La littérature botanique contemporaine (Litardière, 1953; Vegter, 1986; Dayrat, 2003; Arrigoni, 2006; Gamisans, 2009; Spitznagel & Wagner, 2011; Jeanmonod, 2017) et les bases de données botaniques (CHG, 2019; IPNI, 2019; E-Recolnat, 2019; Santos & Sales, 2019) attribuent le seul prénom de Joseph-François au Soleirol collecteur corse. Ceci s'explique par le fait que les auteurs recopient bien souvent entre eux les données, et ce sans vérification aucune. Bonnet (1901), qui semble avoir été le premier à avoir assigné sans explication à Soleirol le prénom de Joseph-François, a été ainsi clairement repris par BRIqUET (1910: LVI) et, de là, par tous les autres auteurs qui lui ont succédé. Cette chaîne de répétitions sans vérification a fait que la majeure partie de la bibliographie institue aujourd'hui au seul Joseph-François Soleirol la paternité des importantes récoltes faites sur l'Île de Beauté.
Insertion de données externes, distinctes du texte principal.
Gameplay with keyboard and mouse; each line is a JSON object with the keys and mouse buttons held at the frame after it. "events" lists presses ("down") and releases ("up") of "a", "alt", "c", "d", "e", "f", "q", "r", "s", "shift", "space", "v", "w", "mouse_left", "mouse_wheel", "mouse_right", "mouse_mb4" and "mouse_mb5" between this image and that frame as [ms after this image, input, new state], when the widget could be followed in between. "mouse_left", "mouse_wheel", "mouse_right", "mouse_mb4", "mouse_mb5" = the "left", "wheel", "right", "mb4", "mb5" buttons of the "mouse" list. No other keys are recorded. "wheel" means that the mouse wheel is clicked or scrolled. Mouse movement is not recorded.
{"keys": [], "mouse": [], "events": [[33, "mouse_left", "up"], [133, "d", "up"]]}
Quelques auteurs cependant ont attribué le prénom d'Henri-Augustin avec les bonnes dates de naissance (1792) et de mort (1860) au Soleirol corse sans toutefois se justifier (cf. par exemple Brummit & Powell, 1992; Gledhill, 2002; Tropicos, 2019). Chez certains, cette information a cependant été modifiée ultérieurement mais sans explications. Ainsi Gledhill (2008), dans sa dernière édition, corrige-t-il le prénom de Soleirol en Joseph-François toujours sans justification aucune. On observe cette correction faite aussi chez IPNI (2019) depuis 2011 par son éditrice Rosemary Anne Davies sur le prénom original qui était Henri-Augustin. Aujourd'hui, seul Tropicos (2019) a conservé le prénom d'Henri-Augustin pour le Soleirol corse.

Tableau 1.

Taxons dédiés à Soleirol. [légendes: *: nommé sur la base d'échantillons de Soleirol; **: nommé en l'honneur de Soleirol; ***: nommé en raison de la ressemblance avec un taxon dédié à Soleirol]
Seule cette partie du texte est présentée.